# Chapter 29: Advanced Data Structures

> *"Advanced data structures push the boundaries of what we can efficiently represent and query. They are the specialized tools in a programmer's arsenal."* — Anonymous

---

## 29.1 Introduction to Advanced Data Structures

In previous chapters, we covered fundamental data structures like arrays, linked lists, trees, and heaps, as well as more specialized ones like segment trees and Fenwick trees. This chapter delves into **advanced data structures** that offer unique capabilities:

- **Treaps:** A randomized binary search tree combining BST and heap properties.
- **Splay Trees:** A self-adjusting BST with amortized logarithmic operations.
- **Link-Cut Trees:** A structure for dynamic trees that supports link, cut, and path queries.
- **Ordered Statistics Trees:** Augmented BSTs for rank and select operations.
- **Sparse Table:** A static data structure for range minimum queries in O(1) after O(n log n) preprocessing.

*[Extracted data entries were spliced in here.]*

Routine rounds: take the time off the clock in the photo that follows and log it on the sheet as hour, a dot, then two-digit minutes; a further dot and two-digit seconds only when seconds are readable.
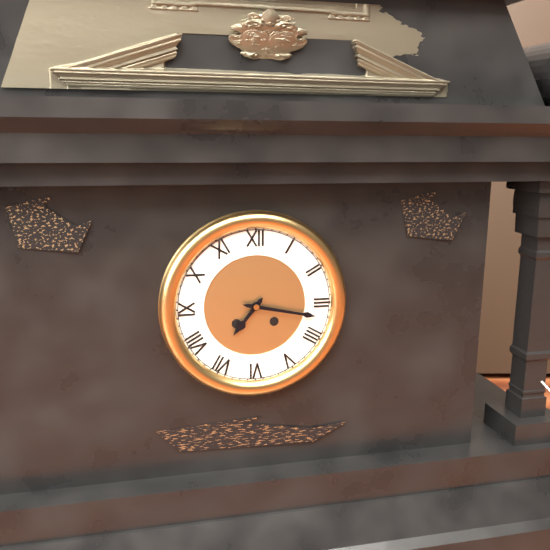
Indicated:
7.17
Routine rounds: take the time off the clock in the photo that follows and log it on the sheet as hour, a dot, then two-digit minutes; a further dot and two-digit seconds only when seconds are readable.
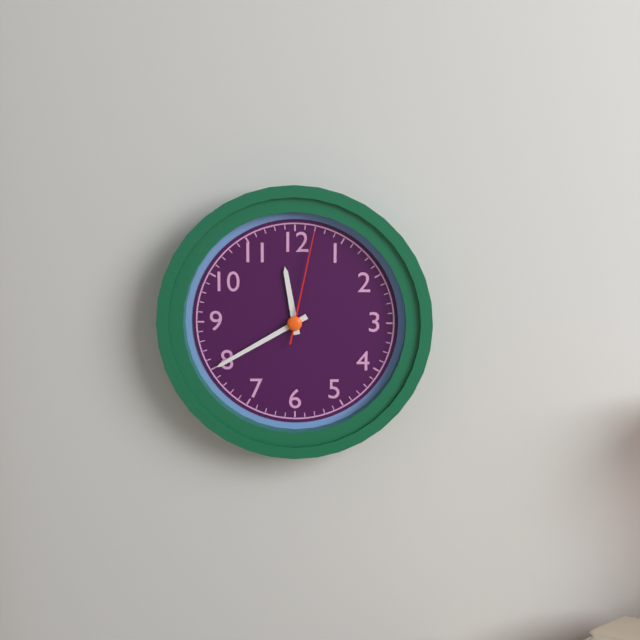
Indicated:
11.40.02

These structures are used in specialized contexts, such as network flow algorithms, dynamic connectivity, and problems requiring order statistics.

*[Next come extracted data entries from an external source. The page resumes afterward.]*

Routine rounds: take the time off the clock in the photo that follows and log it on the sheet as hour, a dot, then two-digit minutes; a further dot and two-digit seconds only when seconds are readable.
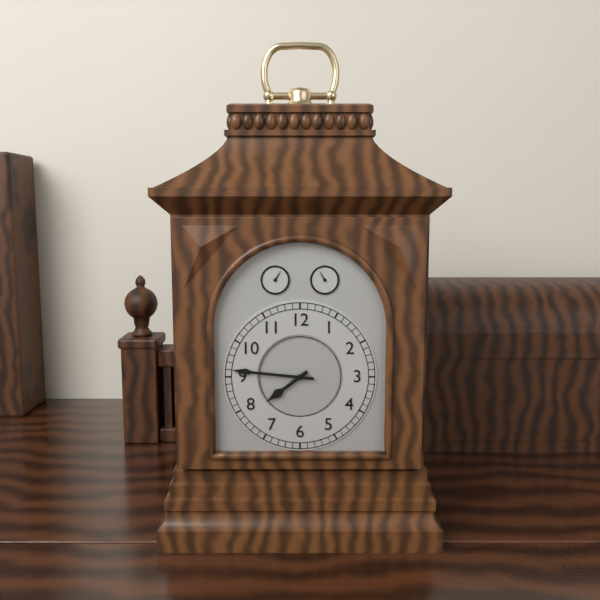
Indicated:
7.46
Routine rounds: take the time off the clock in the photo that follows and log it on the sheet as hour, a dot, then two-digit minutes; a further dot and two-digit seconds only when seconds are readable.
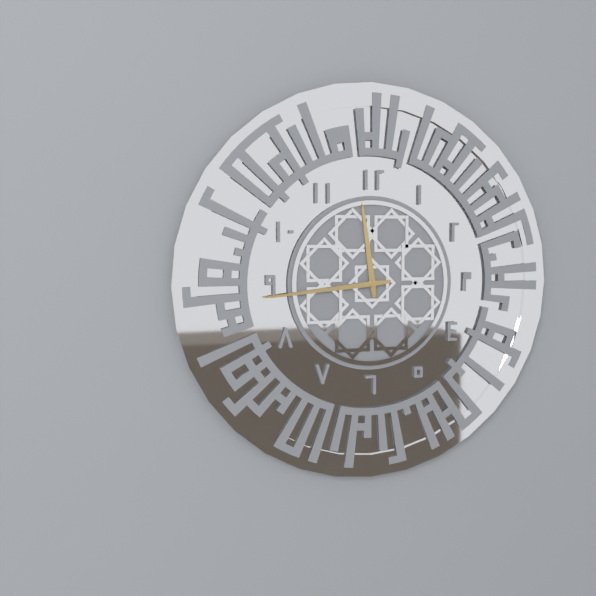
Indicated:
11.44
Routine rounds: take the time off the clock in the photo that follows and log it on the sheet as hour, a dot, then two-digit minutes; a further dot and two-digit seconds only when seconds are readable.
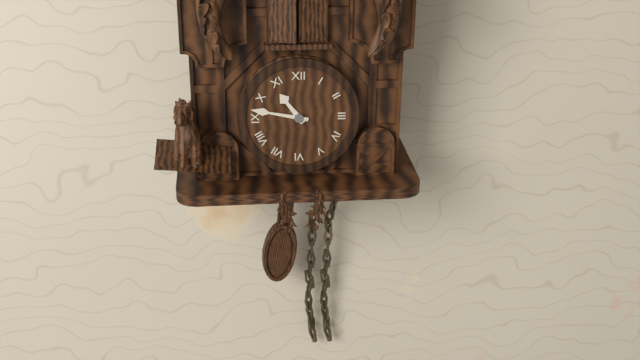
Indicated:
10.47
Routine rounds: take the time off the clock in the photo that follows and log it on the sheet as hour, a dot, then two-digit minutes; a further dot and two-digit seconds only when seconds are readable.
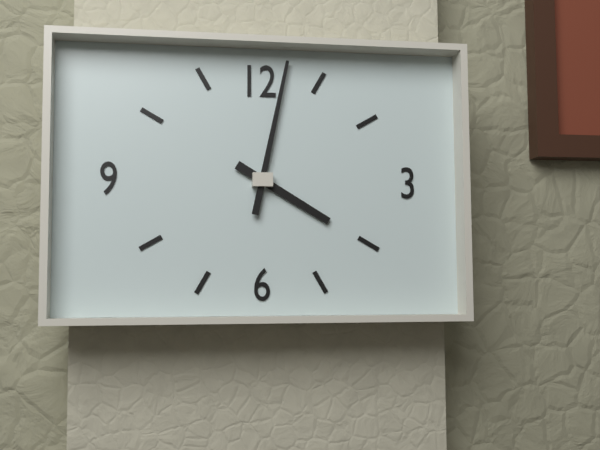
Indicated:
4.02
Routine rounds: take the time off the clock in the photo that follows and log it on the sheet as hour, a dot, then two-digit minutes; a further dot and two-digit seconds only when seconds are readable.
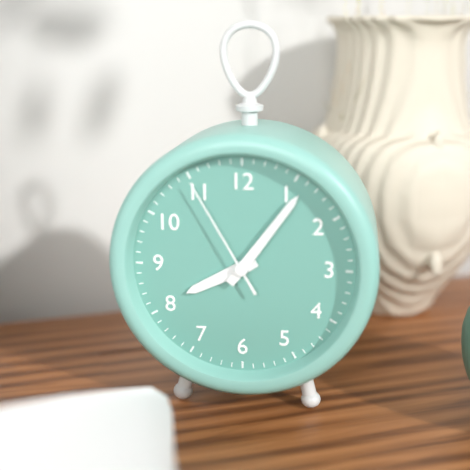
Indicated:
8.06.55
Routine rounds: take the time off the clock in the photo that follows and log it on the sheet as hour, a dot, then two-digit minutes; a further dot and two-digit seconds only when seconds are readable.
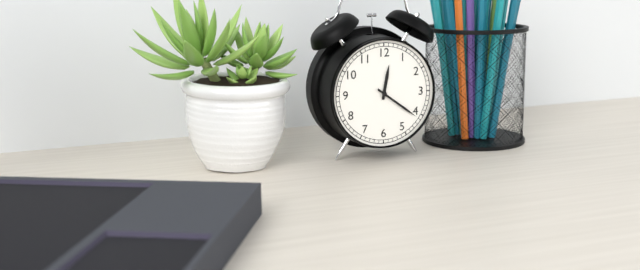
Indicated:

### 29.1.1 Why These Structures Matter

```
┌─────────────────────────────────────────────────────────────────────┐
│                    IMPORTANCE OF ADVANCED DS                           │
├─────────────────────────────────────────────────────────────────────┤
│                                                                      │
│  1. RANDOMIZED DATA STRUCTURES: Treaps offer simple implementation  │
│     with expected O(log n) performance.                             │
│                                                                      │
│  2. SELF-ADJUSTING STRUCTURES: Splay trees provide amortized        │
│     efficiency and adapt to access patterns.                        │
│                                                                      │
│  3. DYNAMIC TREES: Link-cut trees enable operations on forests      │
│     with changes over time (edge additions/removals).               │
│                                                                      │
│  4. ORDER STATISTICS: Finding the k-th smallest element efficiently │
│     is crucial in many algorithms.                                  │
│                                                                      │
│  5. STATIC QUERIES: Sparse tables provide O(1) queries on static    │
│     arrays, ideal for RMQ problems.                                 │
│                                                                      │
└─────────────────────────────────────────────────────────────────────┘
```

---

## 29.2 Treaps (Randomized Binary Search Trees)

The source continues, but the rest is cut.